Isn't "Technology is advancing rapidly and AI is transforming the world sector by sector" perfectly consistent with a singularity? Perhaps it would be a rather large understatement, but still basically true.

Comment by hb574 (Herbie Bradley) on A case for the effectiveness of protest · 2021-12-01T00:12:35.480Z · EA · GW

There's a lot of good work here and I don't have time to analyse it in detail, but I had a look at some of your estimates, and I think they depend a bit too heavily on subjective guesses about the counterfactual impact of XR to be all that useful. I can imagine that if you vary the parameter for how much XR might have brought forward net zero or the chance that it directly caused net zero pledges to be taken, then you end up with very large bounds on your ultimate effectiveness numbers. Personally, I don't think it's all that reasonable to suggest that, for example, making a net zero pledge one or two years earlier means a corresponding one or two year difference in the time to hit net zero (this seems highly non-linear and there could reasonably be 0 difference). 

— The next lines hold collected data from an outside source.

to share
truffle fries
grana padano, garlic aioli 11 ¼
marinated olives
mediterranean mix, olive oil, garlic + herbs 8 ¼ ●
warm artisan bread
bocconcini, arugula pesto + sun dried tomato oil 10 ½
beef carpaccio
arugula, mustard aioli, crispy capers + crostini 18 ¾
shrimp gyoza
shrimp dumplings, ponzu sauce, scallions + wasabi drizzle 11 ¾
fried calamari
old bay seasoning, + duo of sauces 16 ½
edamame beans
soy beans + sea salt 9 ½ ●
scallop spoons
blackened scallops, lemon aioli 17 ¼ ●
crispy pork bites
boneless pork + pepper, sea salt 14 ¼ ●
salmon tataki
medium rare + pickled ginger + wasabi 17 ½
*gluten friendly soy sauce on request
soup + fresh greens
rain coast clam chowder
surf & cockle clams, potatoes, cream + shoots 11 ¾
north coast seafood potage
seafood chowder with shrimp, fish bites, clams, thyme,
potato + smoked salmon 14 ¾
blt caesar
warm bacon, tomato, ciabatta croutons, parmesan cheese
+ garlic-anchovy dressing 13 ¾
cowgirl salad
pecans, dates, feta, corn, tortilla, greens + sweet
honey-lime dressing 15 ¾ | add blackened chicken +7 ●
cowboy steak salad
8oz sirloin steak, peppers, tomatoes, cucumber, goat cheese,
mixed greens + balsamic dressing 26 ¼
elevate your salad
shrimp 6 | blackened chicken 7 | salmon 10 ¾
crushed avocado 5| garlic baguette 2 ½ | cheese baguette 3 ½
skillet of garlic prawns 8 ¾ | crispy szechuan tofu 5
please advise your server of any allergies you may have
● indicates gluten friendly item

In addition, I think you discount "zeitgeist effects" - having XR gain traction at the precise time when many other climate groups and climate awareness in general were also gaining traction means that attributing specific outcomes to XR becomes very difficult, although of course XR is part of said zeitgeist. Therefore it seems possible that you could model SMOs as "riding the wave" of public sentiment - contributing to popular awareness of their cause to some extent, but acting as a manifestation of popular awareness rather than as a cause of it.